In the setting of deterministic design for linear regression, we assume that the design matrix \mathbb {X} is deterministic instead of random. The model still prescribes \mathbf Y= \mathbb {X} {\boldsymbol \beta }+ {\boldsymbol \varepsilon }, where {\boldsymbol \varepsilon }= (\varepsilon _1, \ldots , \varepsilon _ n) is a random vector that represents noise. Take note that the only random object on the right hand side is \mathbf\varepsilon, and that Y is still random.

Question

In the setting of deterministic design for linear regression, we assume that the design matrix \mathbb {X} is deterministic instead of random. The model still prescribes \mathbf Y= \mathbb {X} {\boldsymbol \beta }+ {\boldsymbol \varepsilon }, where {\boldsymbol \varepsilon }= (\varepsilon _1, \ldots , \varepsilon _ n) is a random vector that represents noise.
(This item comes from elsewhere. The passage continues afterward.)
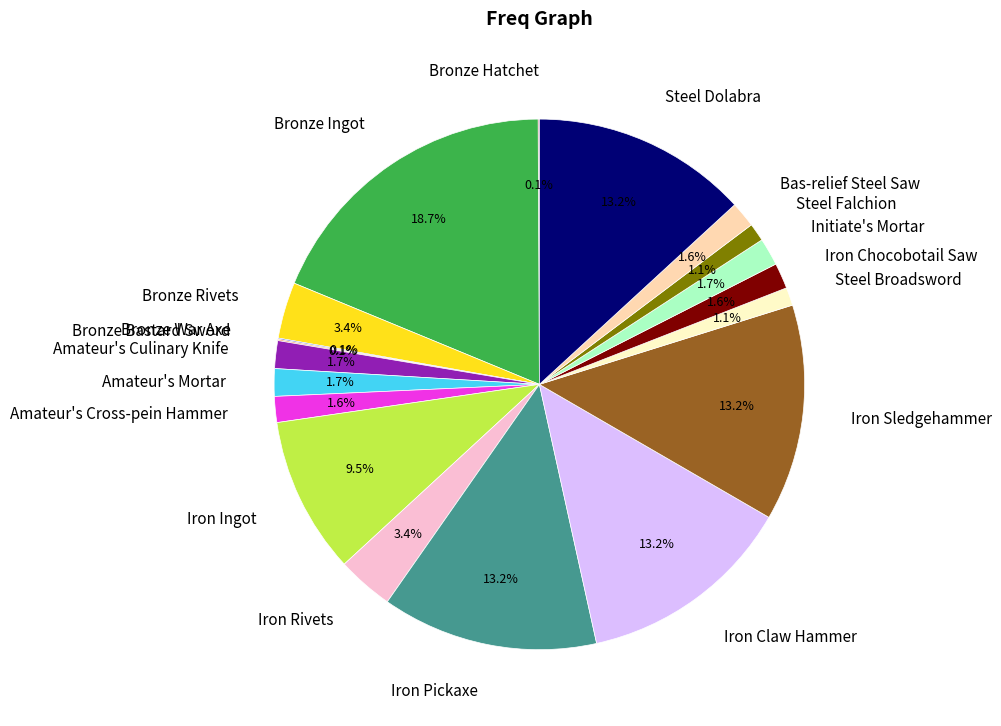

Which category has the biggest portion of the pie?

Bronze Ingot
Take note that the only random object on the right hand side is \mathbf\varepsilon, and that Y is still random.

For the rest of this section, we will always assume (\mathbb {X}^ T \mathbb {X})^{-1} exists; i.e. \mathrm{rank}(\mathbb {X}) = p.
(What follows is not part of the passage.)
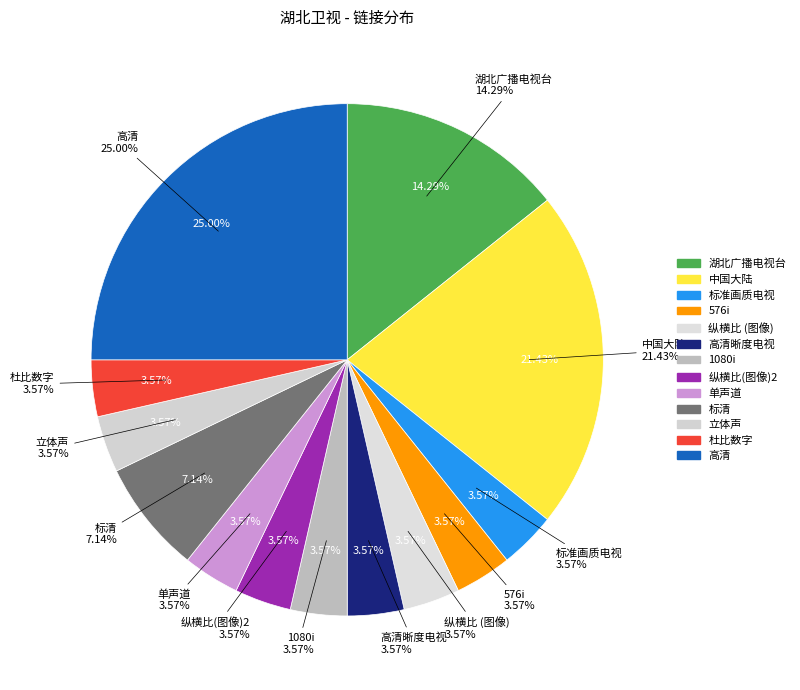

To the nearest percent, what percentage of the pie is 1080i?

4%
Recall that the Least-Squares Estimator \hat{{\boldsymbol \beta }} has the formula

\hat{{\boldsymbol \beta }} = (\mathbb {X}^ T \mathbb {X})^{-1} \mathbb {X}^ T \mathbf Y.
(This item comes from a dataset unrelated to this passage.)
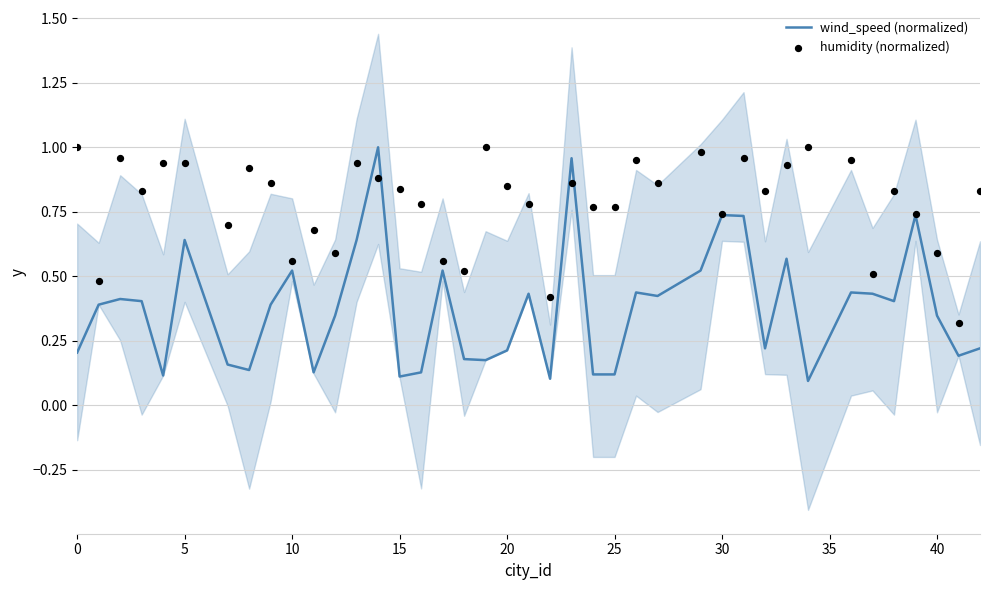

True or false: wind_speed (normalized) has a value of 0.1 at 15.

True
If we assume that the vector {\boldsymbol \varepsilon } is a random variable with mean \mathbb E[{\boldsymbol \varepsilon }] = 0, then in the deterministic design setting: “The LSE \hat{{\boldsymbol \beta }} is a random variable, with mean..." (choose all that apply)

0

(\mathbb {X}^ T \mathbb {X})^{-1} \mathbb {X}^ T \mathbb E[\mathbf Y]

\mathbb {X}^ T \mathbb {X} \beta

\beta

\epsilon

Answer 1

The correct answers are:

- 0
- (\mathbb {X}^ T \mathbb {X})^{-1} \mathbb {X}^ T \mathbb E[\mathbf Y]
- \mathbb {X}^ T \mathbb {X} \beta

Since we assume that the vector {\boldsymbol \varepsilon } is a random variable with mean \mathbb E[{\boldsymbol \varepsilon }] = 0, the LSE \hat{{\boldsymbol \beta }} is still a random variable. However, the mean of \hat{{\boldsymbol \beta }} is not provided in the information given. The correct options are those that describe the mean of \hat{{\boldsymbol \beta }}.

- The mean of \hat{{\boldsymbol \beta }} is not necessarily 0, so option 0 is correct.
- Since \mathbb E[{\boldsymbol \varepsilon }] = 0, we can express \mathbf Y as \mathbb Y = \mathbb {X} \beta + \mathbb E[\mathbf Y]. Therefore, the mean of \mathbf Y is \mathbb E[\mathbf Y] and multiplying it by (\mathbb {X}^ T \mathbb {X})^{-1} \mathbb {X}^ T would give the mean of \hat{{\boldsymbol \beta }}. Thus, option (\mathbb {X}^ T \mathbb {X})^{-1} \mathbb {X}^ T \mathbb E[\mathbf Y] is correct.
- \mathbb {X}^ T \mathbb {X} \beta is the deterministic part of the equation without any random variable involved. Therefore, option \mathbb {X}^ T \mathbb {X} \beta is correct.
- \beta is the true coefficient vector and not a random variable, so option \beta is incorrect.
- \epsilon represents the random noise, not the mean of the LSE, so option \epsilon is incorrect.

Answer 2

In the deterministic design setting, since we assume that the vector ε has a mean of 0, the LSE β-hat is a random variable with mean 0. The correct answers would be:

0

(\mathbb {X}^ T \mathbb {X})^{-1} \mathbb {X}^ T \mathbb E[\mathbf Y]

However, it is important to note that β is not a random variable, and neither is ε.